◆ Try it
Rewrite the part of the Support Vector Machines text that opens with the words containing "- **Linear SVM**" and closes with "choose a kernel.", putting "decision surfaces" wherever "decision boundaries" appears.

◆ Text shown
========

# Support Vector Machines (SVM)

_Welcome back! Today we’ll master Support Vector Machines — powerful, margin‑based classifiers that shine in high‑dimensional spaces._

- **Linear SVM** — maximum‑margin hyperplanes
- **Soft margins & hinge loss** — robust to overlap and noise
- **Dual form & kernels** — non‑linear decision boundaries via the kernel trick
- **Practical tuning** — scaling, `C`, `gamma`, and when to use `LinearSVC` vs `SVC`.

---

## What you’ll learn

- The margin idea and why “wider is better.”
- Hard-margin vs. soft-margin SVMs.
- Primal, hinge-loss view; dual and kernels.
- How to tune `C`, `gamma`, and choose a kernel.
- Minimal scikit-learn code for linear and kernel SVMs.

========

(Stored items)
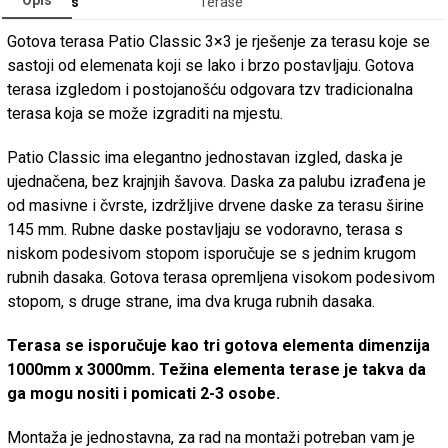
Opis
Categories
Terase
Gotova terasa Patio Classic 3×3 je rješenje za terasu koje se
sastoji od elemenata koji se lako i brzo postavljaju. Gotova
terasa izgledom i postojanošću odgovara tzv tradicionalna
terasa koja se može izgraditi na mjestu.
Patio Classic ima elegantno jednostavan izgled, daska je
ujednačena, bez krajnjih šavova. Daska za palubu izrađena je
od masivne i čvrste, izdržljive drvene daske za terasu širine
145 mm. Rubne daske postavljaju se vodoravno, terasa s
niskom podesivom stopom isporučuje se s jednim krugom
rubnih dasaka. Gotova terasa opremljena visokom podesivom
stopom, s druge strane, ima dva kruga rubnih dasaka.
Terasa se isporučuje
kao tri gotova
elementa dimenzija
1000mm x 3000mm. Težina elementa terase je takva da
ga mogu nositi i pomicati 2-3 osobe.
Montaža je jednostavna, za rad na montaži potreban vam je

========

◆ Response
- **Linear SVM** — maximum‑margin hyperplanes
- **Soft margins & hinge loss** — robust to overlap and noise
- **Dual form & kernels** — non‑linear decision surfaces via the kernel trick
- **Practical tuning** — scaling, `C`, `gamma`, and when to use `LinearSVC` vs `SVC`.

---

## What you’ll learn

- The margin idea and why “wider is better.”
- Hard-margin vs. soft-margin SVMs.
- Primal, hinge-loss view; dual and kernels.
- How to tune `C`, `gamma`, and choose a kernel.